Try LFM • Documentation • LEAP

LFM2.5-1.2B-Base

LFM2.5 is a new family of hybrid models designed for on-device deployment. It builds on the LFM2 architecture with extended pre-training and reinforcement learning.

Find more information about LFM2.5 in our blog post.

🗒️ Model Details

Model	Parameters	Description
LFM2.5-1.2B-Base	1.2B	Pre-trained base model for fine-tuning
LFM2.5-1.2B-Instruct	1.2B	General-purpose instruction-tuned model
LFM2.5-1.2B-JP	1.2B	Japanese-optimized chat model
LFM2.5-VL-1.6B	1.6B	Vision-language model with fast inference
LFM2.5-Audio-1.5B	1.5B	Audio-language model for speech and text I/O

LFM2.5-1.2B-Base is the pre-trained text-only checkpoint, used to create all the LFM2.5-1.2B variants. It has the following features:

Number of parameters: 1.17B
Number of layers: 16 (10 double-gated LIV convolution blocks + 6 GQA blocks)

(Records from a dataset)

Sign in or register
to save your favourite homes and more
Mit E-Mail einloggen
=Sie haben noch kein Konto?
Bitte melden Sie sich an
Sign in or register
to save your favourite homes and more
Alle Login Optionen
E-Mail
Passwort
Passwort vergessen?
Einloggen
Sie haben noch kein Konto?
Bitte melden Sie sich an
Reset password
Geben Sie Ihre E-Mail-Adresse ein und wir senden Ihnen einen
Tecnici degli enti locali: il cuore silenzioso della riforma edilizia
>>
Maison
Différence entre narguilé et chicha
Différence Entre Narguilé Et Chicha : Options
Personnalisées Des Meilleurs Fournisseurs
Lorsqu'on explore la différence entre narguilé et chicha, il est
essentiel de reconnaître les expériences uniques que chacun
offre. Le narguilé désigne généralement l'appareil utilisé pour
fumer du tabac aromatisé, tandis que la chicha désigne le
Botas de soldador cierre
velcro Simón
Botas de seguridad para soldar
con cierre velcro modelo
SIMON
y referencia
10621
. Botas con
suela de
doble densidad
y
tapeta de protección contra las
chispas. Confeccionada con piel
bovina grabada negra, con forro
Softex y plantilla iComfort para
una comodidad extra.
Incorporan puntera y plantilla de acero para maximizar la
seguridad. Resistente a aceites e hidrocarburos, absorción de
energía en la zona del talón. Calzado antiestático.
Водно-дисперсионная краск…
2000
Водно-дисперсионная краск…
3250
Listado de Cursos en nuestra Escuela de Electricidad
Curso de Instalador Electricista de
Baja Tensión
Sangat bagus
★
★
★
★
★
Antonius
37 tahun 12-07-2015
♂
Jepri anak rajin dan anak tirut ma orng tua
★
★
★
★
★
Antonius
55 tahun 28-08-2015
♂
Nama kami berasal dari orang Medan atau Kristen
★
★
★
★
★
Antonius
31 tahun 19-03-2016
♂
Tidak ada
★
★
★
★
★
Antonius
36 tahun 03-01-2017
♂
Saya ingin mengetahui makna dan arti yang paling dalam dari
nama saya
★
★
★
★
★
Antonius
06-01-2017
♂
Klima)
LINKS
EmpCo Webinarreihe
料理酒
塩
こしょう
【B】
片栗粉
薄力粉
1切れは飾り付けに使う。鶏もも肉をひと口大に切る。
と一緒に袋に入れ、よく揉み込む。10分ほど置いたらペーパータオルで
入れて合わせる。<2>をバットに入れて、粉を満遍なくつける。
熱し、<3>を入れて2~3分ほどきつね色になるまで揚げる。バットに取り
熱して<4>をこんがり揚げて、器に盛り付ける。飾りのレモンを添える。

• _Activities_:
a: Duplicate the passage of the LFM2.5 model page between "Try LFM • Documentation" and "and reinforcement learning.", inclusive, word for word.
b: Set down the listing word for word, from its first line through the line holding "Reset password", inclusive.

• _Problem solutions_:
a:
Try LFM • Documentation • LEAP

LFM2.5-1.2B-Base

LFM2.5 is a new family of hybrid models designed for on-device deployment. It builds on the LFM2 architecture with extended pre-training and reinforcement learning.

b:
Sign in or register
to save your favourite homes and more
Mit E-Mail einloggen
=Sie haben noch kein Konto?
Bitte melden Sie sich an
Sign in or register
to save your favourite homes and more
Alle Login Optionen
E-Mail
Passwort
Passwort vergessen?
Einloggen
Sie haben noch kein Konto?
Bitte melden Sie sich an
Reset password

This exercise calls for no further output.